A true story of politics and betrayal
Whether I expect it to or not, whether I am particularly nervous in my mind or not, my body never fails to fail me. My mouth dries up and becomes as sticky as glue, my voice wavers, shakes and stutters as my lips emit those embarrassing smacking noises, my stomach churns vomit, my knees feel watery and weak and my head spins the world around me. I do my best to avoid these situations, and while I feel bad for being a victim of my own self, I am mostly relieved to have another hurdle behind me, whether I jumped it, ran under it or into it or just plain dropped out of the race.
The following is a story of a triple betrayal, of how my body, my mind and my teacher all set out to bring me down.
I was seventeen and the year was 1997. Right winged Benjamin Netanyahu was the prime minister of Israel, an electoral outcome that had shocked and depressed many only a few months after the assassination of the left winged Rabin. Under Netanyahu’s government, these same people felt that Israel was on a scary downwards spiral, and at seventeen, innocent and yet immersed in politics, I was one of those people. One morning I read an editorial written by Shimon Peres, the man who had lost the election. Peres clearly laid out all the horrible mistakes that the inexperienced and over confident Netanyahu was making, and the more I read the more infuriated I became.
I got out a piece of paper and summarized the editorial. I added onto it more points from a few other newspaper sources over the course of a week or so, and then I approached my highschool teacher. In spite of my nerve wracking fear of public speaking and in spite of my inferior body I had decided to volunteer to run the next “social hour”, a weekly hour in which the class was handed over to one of the students. Usually the teacher approved the most banal mind-numbingly predictable topics. Otherwise the time was most likely to be used as an hour long live infomercial for some missionary youth movement or other.
My teacher, who was an incredibly bitter bitch, read my little summarized topics for discussion, smiled dryly and said she’d love for me to do this, she was happy that someone was involved and wanted to use the hour for some lively debate. I asked her if she could possibly lead the discussion, so that it would be about the subject at hand and not about putting me on the stand, and she said we’d work it out.
As the hour of the class grew nearer I began showing the early signs of a full blown out panic attack. It seemed strange to me how everyone around me was just acting normally. By the time class started I had been seriously considering getting up and leaving, and was fighting my body with every ounce of strength I had left.
The teacher presented my list of ideas and asked me to come forwards and stand in front of the class. Even though at that moment nothing could be scarier, I robotically went to the board and stood there, shaking with my little piece of paper, my mouth dry and sticky, my body crashing. I began to read in a quivering, child-like voice, and was barely two sentences into it when the class ripped into me, and all hell broke loose.

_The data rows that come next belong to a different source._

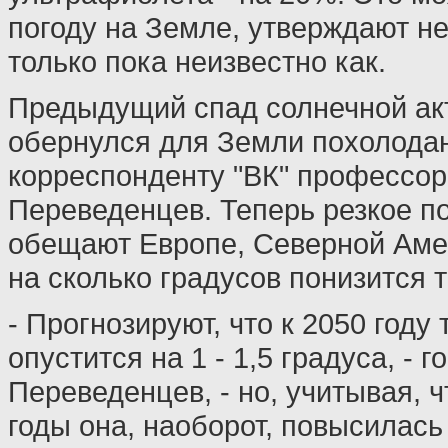
погоду на Земле, утверждают н
только пока неизвестно как.
Предыдущий спад солнечной ак
обернулся для Земли похолода
корреспонденту "ВК" профессо
Переведенцев. Теперь резкое п
обещают Европе, Северной Аме
на сколько градусов понизится 
- Прогнозируют, что к 2050 году
опустится на 1 - 1,5 градуса, - 
Переведенцев, - но, учитывая, 
годы она, наоборот, повысилась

I should mention that in Israel the political atmosphere at the time was highly combustible. The political issues there were regarded as life or death for the country, and it was rare to find a student lacking political identity. The argument was very bitter and personal, I was attacked not only for the validity of the points I was raising but for having the nerve to use school time to speak ill of the elected prime minister. Some students were yelling at me, others who agreed with me were yelling at them, and a steady stream of students walked out on me in protest. Finally the teacher, who had been sitting against the wall swallowing her evil little smile, got up and stopped the class.
At that point the loudest student, whose slogans and shouts made it seem as if he wished Israel was a dictatorship, turned his attacks on her, and demanded to know how she dared allow me to use class time for my propaganda. Instead of backing me up, the teacher agreed with him, and in front of the students who were left, calmly explained that she had allowed me to carry out my little agenda in order to teach me a lesson.
I had later learned that she was an avid follower of Netanyahu, and that she had actually prepped a few key Netanyahu supporters amongst my classmates as to what I was going to be speaking about. They had no need to listen to me, they knew what I was about to say.
The trauma of that day is not the birth of my paralysis. My body’s automatic shut-down preceded that experience by years. But that day changed me. I’ve never trusted anyone when it comes to politics since, and the chances of me ever debating anything publicly evaporated into non existence. In fact, politics and I parted ways that day. My political views nowadays are as sedated as my thoughts on politics of the 18th century. I've become a person who may watch idiots from the side, but will never try to argue with them.
Or with my body.
I'm not sure if that makes me an idiot too, but it definitely makes my body one.